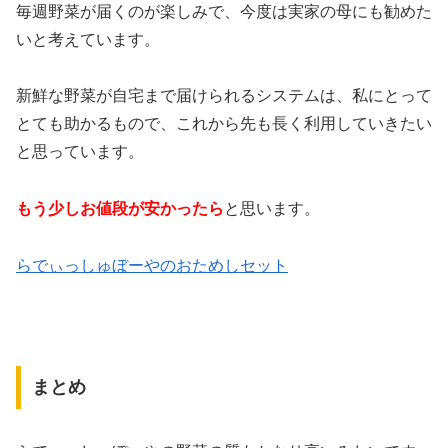
毎週野菜が届くのが楽しみで、今度は実家の母にも勧めた
いと考えています。
新鮮な野菜が自宅まで届けられるシステムは、私にとって
とても助かるもので、これから先も長く利用していきたい
と思っています。
もう少しお値段が安かったら
と思います。
らでぃっしゅぼーやのおためしセット
まとめ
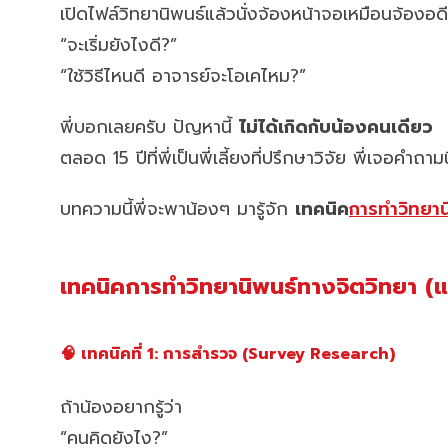
เปิดไฟล์วิทยานิพนธ์แล้วนั่งจ้องหน้าจอเหมือนจ้องอดี
“จะเริ่มยังไงดี?”
“ใช้วิธีไหนดี อาจารย์จะโอเคไหม?”
พี่บอกเลยครับ ปัญหานี้
ไม่ได้เกิดกับน้องคนเดียว
ตลอด 15 ปีที่พี่เป็นพี่เลี้ยงที่ปรึกษาวิจัย พี่เจอคำถา
บทความนี้พี่จะพาน้องๆ มารู้จัก
เทคนิค
การทำวิทยาน
เทคนิคการทำวิทยานิพนธ์ทางจิตวิทยา (
🧠 เทคนิคที่ 1: การสำรวจ (Survey Research)
ถ้าน้องอยากรู้ว่า
“คนคิดยังไง?”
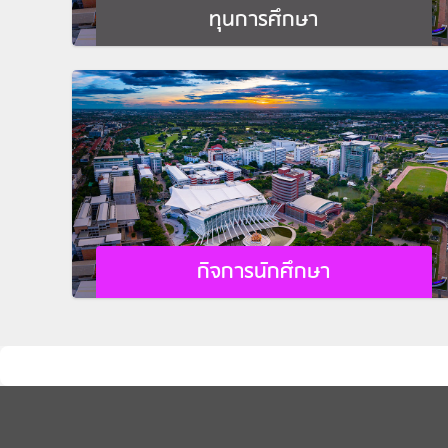
ทุนการศึกษา
กิจการนักศึกษา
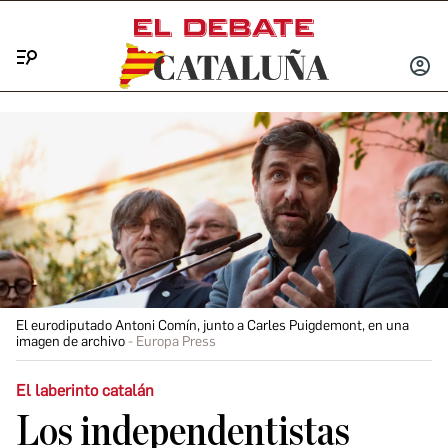
Menú
INICIA
SESIÓ
El eurodiputado Antoni Comín, junto a Carles Puigdemont, en una
imagen de archivo
Europa Press
El laberinto catalán
Los independentistas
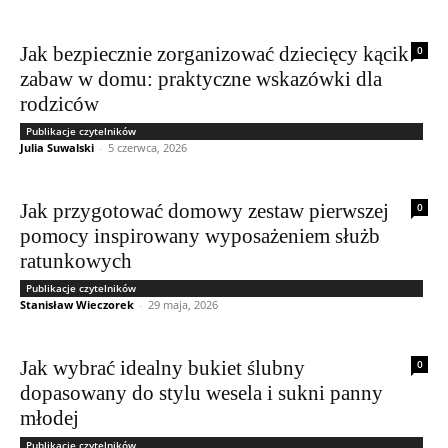
Jak bezpiecznie zorganizować dziecięcy kącik
0
zabaw w domu: praktyczne wskazówki dla
rodziców
Publikacje czytelników
Julia Suwalski
-
5 czerwca, 2026
Jak przygotować domowy zestaw pierwszej
0
pomocy inspirowany wyposażeniem służb
ratunkowych
Publikacje czytelników
Stanisław Wieczorek
-
29 maja, 2026
Jak wybrać idealny bukiet ślubny
0
dopasowany do stylu wesela i sukni panny
młodej
Publikacje czytelników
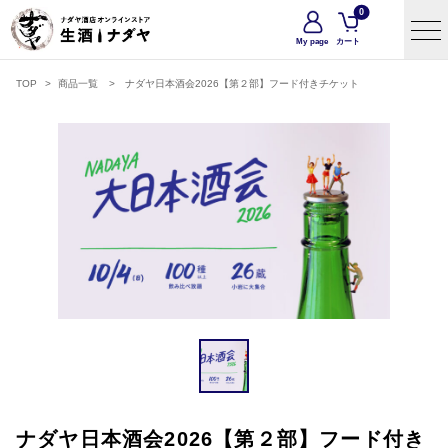
0
My page
カート
TOP
>
商品一覧
>
ナダヤ日本酒会2026【第２部】フード付きチケット
ナダヤ日本酒会2026【第２部】フード付き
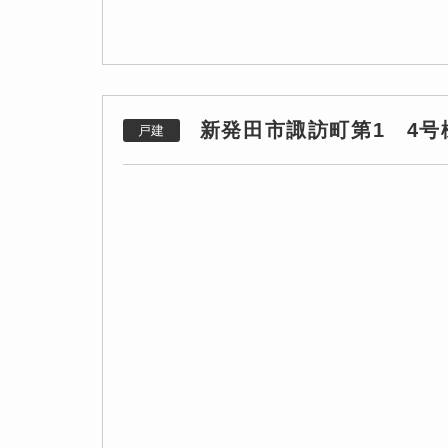
新発田市諏訪町第1 4号
戸建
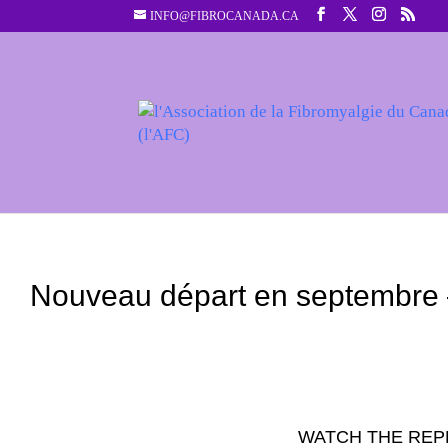
INFO@FIBROCANADA.CA
Nouveau départ en septembre – 
WATCH THE REPLA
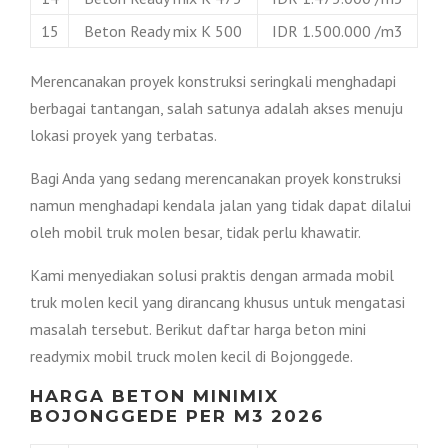
15
Beton Ready mix K 500
IDR 1.500.000 /m3
Merencanakan proyek konstruksi seringkali menghadapi
berbagai tantangan, salah satunya adalah akses menuju
lokasi proyek yang terbatas.
Bagi Anda yang sedang merencanakan proyek konstruksi
namun menghadapi kendala jalan yang tidak dapat dilalui
oleh mobil truk molen besar, tidak perlu khawatir.
Kami menyediakan solusi praktis dengan armada mobil
truk molen kecil yang dirancang khusus untuk mengatasi
masalah tersebut. Berikut daftar harga beton mini
readymix mobil truck molen kecil di Bojonggede.
HARGA BETON MINIMIX
BOJONGGEDE PER M3 2026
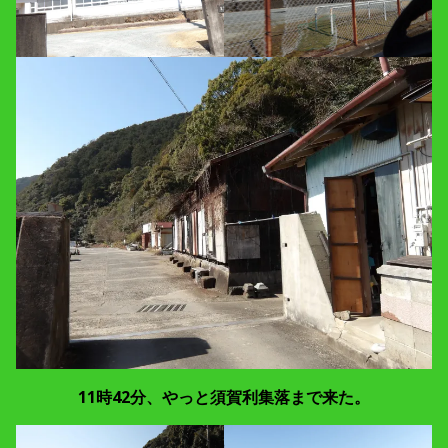
11時42分、やっと須賀利集落まで来た。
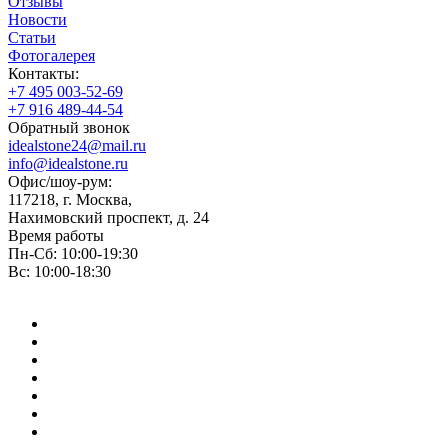
Отзывы
Новости
Статьи
Фотогалерея
Контакты:
+7 495 003-52-69
+7 916 489-44-54
Обратный звонок
idealstone24@mail.ru
info@idealstone.ru
Офис/шоу-рум:
117218, г. Москва,
Нахимовский проспект, д. 24
Время работы
Пн-Сб: 10:00-19:30
Вс: 10:00-18:30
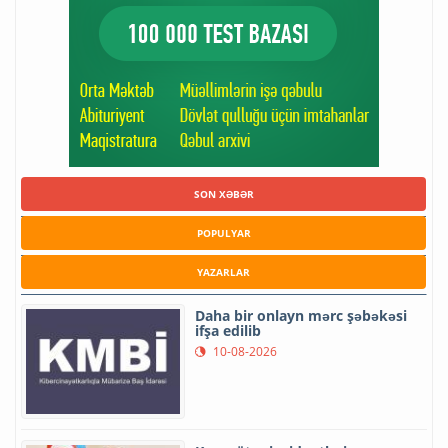
SON XƏBƏR
POPULYAR
YAZARLAR
Daha bir onlayn mərc şəbəkəsi
ifşa edilib
10-08-2026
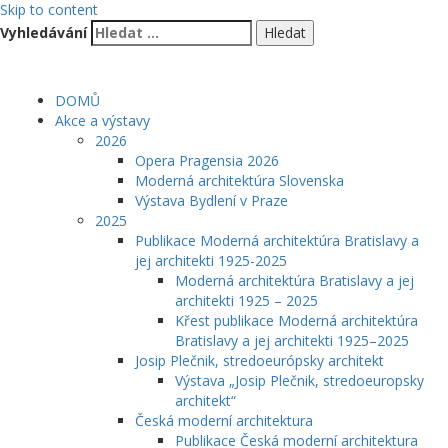
Skip to content
Vyhledávání
DOMŮ
Akce a výstavy
2026
Opera Pragensia 2026
Moderná architektúra Slovenska
Výstava Bydlení v Praze
2025
Publikace Moderná architektúra Bratislavy a
jej architekti 1925-2025
Moderná architektúra Bratislavy a jej
architekti 1925 – 2025
Křest publikace Moderná architektúra
Bratislavy a jej architekti 1925–2025
Josip Plečnik, stredoeurópsky architekt
Výstava „Josip Plečnik, stredoeuropsky
architekt“
Česká moderní architektura
Publikace Česká moderní architektura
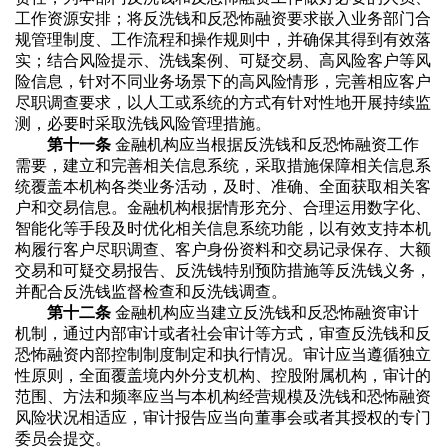
工作资源安排；将反洗钱和反恐怖融资要求嵌入业务部门合
规管理制度、工作流程和操作规则中，并确保其得到有效落
实；结合风险提示、洗钱案例、可疑交易、高风险客户等风
险信息，针对不同业务场景下的高风险情形，完善相应客户
尽职调查要求，以人工或系统的方式有针对性地开展持续监
测，必要时采取洗钱风险管理措施。
第十一条
金融机构应当根据反洗钱和反恐怖融资工作
需要，建立和完善相关信息系统，采取措施保障相关信息系
统覆盖本机构各类业务活动，及时、准确、全面获取相关客
户和交易信息。金融机构根据情形充分、合理运用数字化、
智能化等手段及时优化相关信息系统功能，以有效支持本机
构履行客户尽职调查、客户身份资料和交易记录保存、大额
交易和可疑交易报告、反洗钱特别预防措施等反洗钱义务，
并配合反洗钱监督检查和反洗钱调查。
第十二条
金融机构应当建立反洗钱和反恐怖融资审计
机制，通过内部审计或者社会审计等方式，审查反洗钱和反
恐怖融资内部控制制度制定和执行情况。审计应当遵循独立
性原则，全面覆盖境内外分支机构、控股附属机构，审计的
范围、方法和频率应当与本机构经营规模及洗钱和恐怖融资
风险状况相适应，审计报告应当向董事会或者其授权的专门
委员会提交。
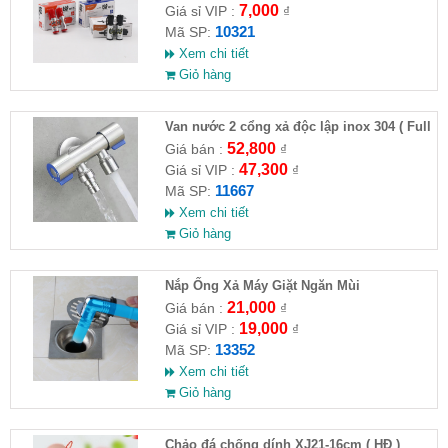
7,000
Giá sỉ VIP :
₫
10321
Mã SP:
Xem chi tiết
Giỏ hàng
Van nước 2 cổng xả độc lập inox 304 ( Full
VAT )
52,800
Giá bán :
₫
47,300
Giá sỉ VIP :
₫
11667
Mã SP:
Xem chi tiết
Giỏ hàng
Nắp Ống Xả Máy Giặt Ngăn Mùi
21,000
Giá bán :
₫
19,000
Giá sỉ VIP :
₫
13352
Mã SP:
Xem chi tiết
Giỏ hàng
Chảo đá chống dính XJ21-16cm ( HĐ )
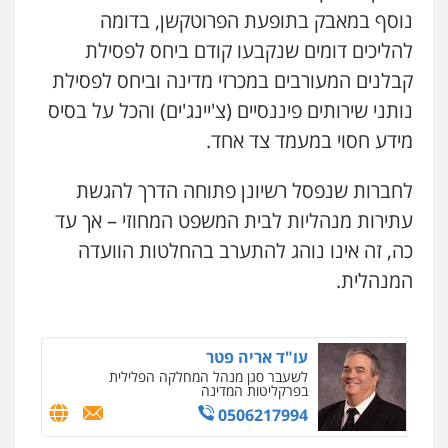
נוסף במאבק בתופעת הפרוטקשן, בדומה
עו"ד אמיר כהן
פלילי
מעצרים וחקירות
תעבורה
להליכים דומים שנקבעו קודם ביחס לפסילת
0537470000
קבלנים המעורבים במכרזי מדינה וביחס לפסילת
נותני שירותים פיננסיים (צ'יינג'ים) והכל על בסיס
אבי אמר משרד עורכי דין
מידע חסוי במעמד צד אחד.
פלילי
משפחה
אזרחי מסחרי
0502130230
לחברות שנפסל רשיונן פתוחה הדרך להגשת
עתירות מנהליות לבית המשפט המחוזי – אך עד
אברהם שהבזי – משרד עורכי דין
כה, זה אינו נוהג להתערב בהחלטות הוועדה
מיסים
כלכלי
פלילי
פשיעה כלכלית
הלבנת
הון
המנהלית.
0504456555
עו"ד אריה פטר
לשעבר סגן מנהל המחלקה הפלילית
בפרקליטות המדינה
0506217994
ניר קידר – צלם
צילום עורכי דין
שירותים מקצועיים לעורכי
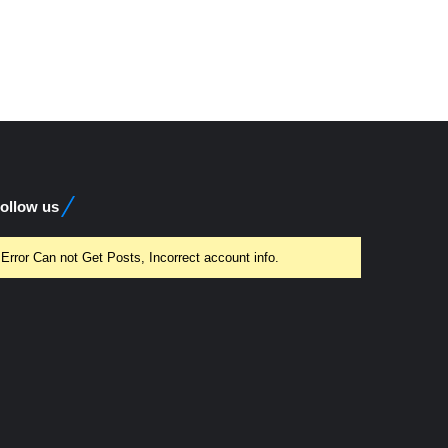
ollow us
Error Can not Get Posts, Incorrect account info.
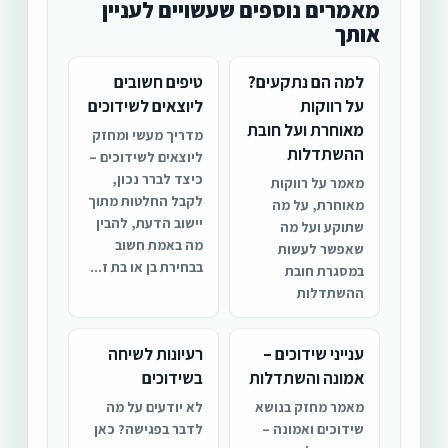
מאמרים נוספים שעשויים לעניין
אותך
למה הם נתקעים?
טיפים חשובים
על רווקות
ליוצאים לשידוכים
מאוחרת ועל חובת
מדריך מעשי ומחזק
ההשתדלות
ליוצאים לשידוכים –
כיצד לברר נכון,
מאמר על רווקות
לקבל החלטות מתוך
מאוחרת, על מה
יישוב הדעת, להבין
שתוקע ועל מה
מה באמת חשוב
שאפשר לעשות
בבחירת בן או בת ז...
במסגרת חובת
ההשתדלות
ענייני שידוכים –
רעיונות לשיחה
אמונה והשתדלות
בשידוכים
מאמר מחזק בנושא
לא יודעים על מה
שידוכים ואמונה –
לדבר בפגישה? כאן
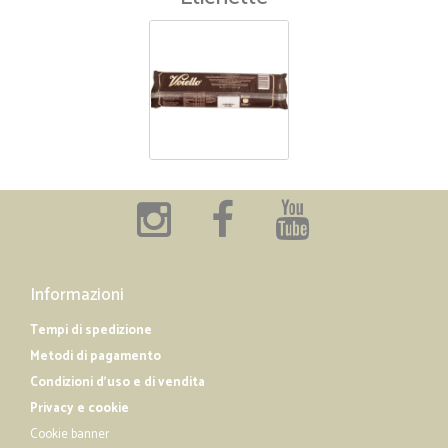
Informazioni
Tempi di spedizione
Metodi di pagamento
Condizioni d'uso e di vendita
Privacy e cookie
Cookie banner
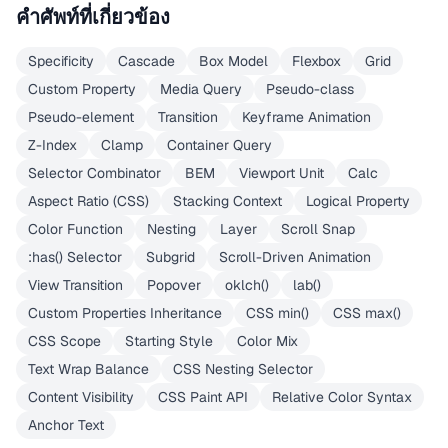
คำศัพท์ที่เกี่ยวข้อง
Specificity
Cascade
Box Model
Flexbox
Grid
Custom Property
Media Query
Pseudo-class
Pseudo-element
Transition
Keyframe Animation
Z-Index
Clamp
Container Query
Selector Combinator
BEM
Viewport Unit
Calc
Aspect Ratio (CSS)
Stacking Context
Logical Property
Color Function
Nesting
Layer
Scroll Snap
:has() Selector
Subgrid
Scroll-Driven Animation
View Transition
Popover
oklch()
lab()
Custom Properties Inheritance
CSS min()
CSS max()
CSS Scope
Starting Style
Color Mix
Text Wrap Balance
CSS Nesting Selector
Content Visibility
CSS Paint API
Relative Color Syntax
Anchor Text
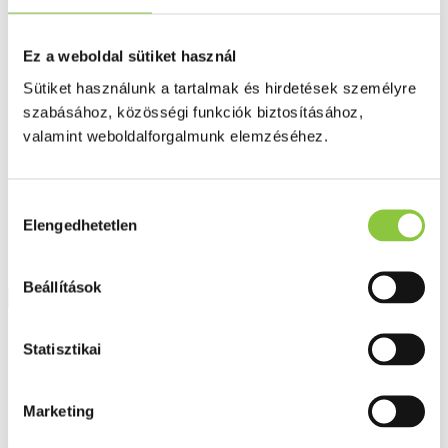
Fog és szájápolás
Í́nygyulladás
Fogkrém
Ez a weboldal sütiket használ
Szájvíz
Fogkefe
Sütiket használunk a tartalmak és hirdetések személyre
Fogselyem
szabásához, közösségi funkciók biztosításához,
Műfogsor ápolás
valamint weboldalforgalmunk elemzéséhez.
Fogfehérítés
Fogköztisztító
Teák
É́lvezeti
Hozzájárulás
Gyógyteák
Elengedhetetlen
Könyvek
kiválasztása
Egészség ajándékba
Tápszer
Beállítások
Ajánlataink
Statisztikai
Főoldal
Omega 3
BioCo Omega-3 1500 mg koncentrátum kapszula 30 db
Marketing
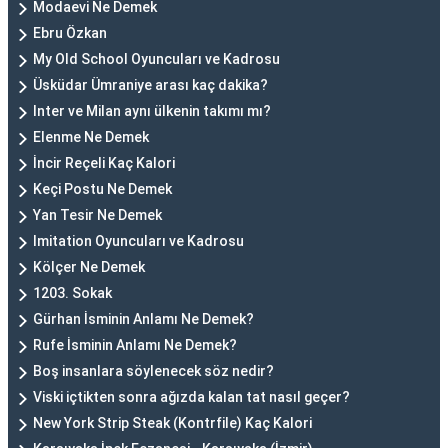
Modaevi Ne Demek
Ebru Özkan
My Old School Oyuncuları ve Kadrosu
Üsküdar Ümraniye arası kaç dakika?
Inter ve Milan aynı ülkenin takımı mı?
Elenme Ne Demek
İncir Reçeli Kaç Kalori
Keçi Postu Ne Demek
Yan Tesir Ne Demek
Imitation Oyuncuları ve Kadrosu
Kölçer Ne Demek
1203. Sokak
Gürhan İsminin Anlamı Ne Demek?
Rufe İsminin Anlamı Ne Demek?
Boş insanlara söylenecek söz nedir?
Viski içtikten sonra ağızda kalan tat nasıl geçer?
New York Strip Steak (Kontrfile) Kaç Kalori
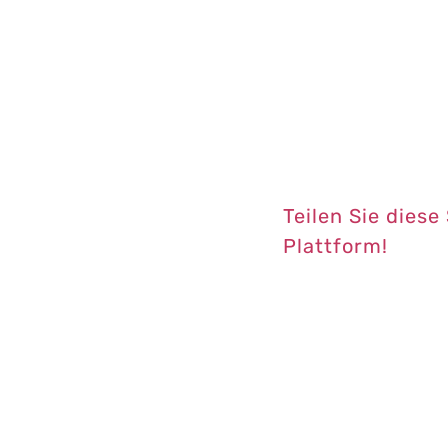
Teilen Sie diese
Plattform!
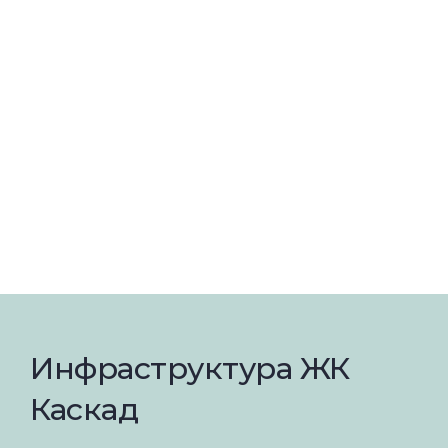
Инфраструктура ЖК
Каскад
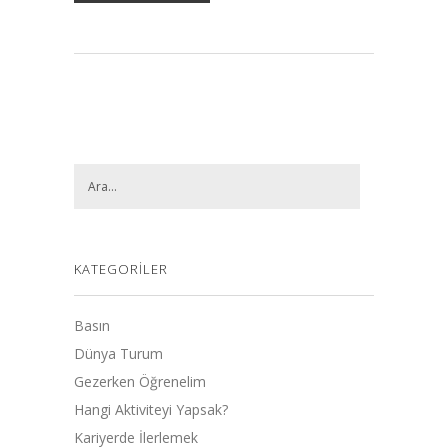
KATEGORILER
Basın
Dünya Turum
Gezerken Öğrenelim
Hangi Aktiviteyi Yapsak?
Kariyerde İlerlemek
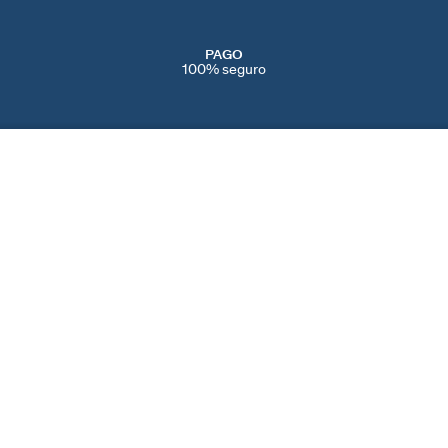
PAGO
100% seguro
SERVICIOS
EVENTOS
CONT
PERFORACIONES
NAVIDAD
CONTÁ
IENDAS
SERVICIO POST VENTA
SAN VALENTÍN
AYUDA
CAMBIOS Y
DÍA DE LA MADRE
PREFE
DEVOLUCIONES
BLACK FRIDAY
COOKI
CUIDADO DE LAS JOYAS
REBAJAS
SPAIN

· · ·

> **Aim of the exercise**:
How many lines above contain the string "tidak"? Case counts. Reply with the number alone.

> **Exercise result**:
2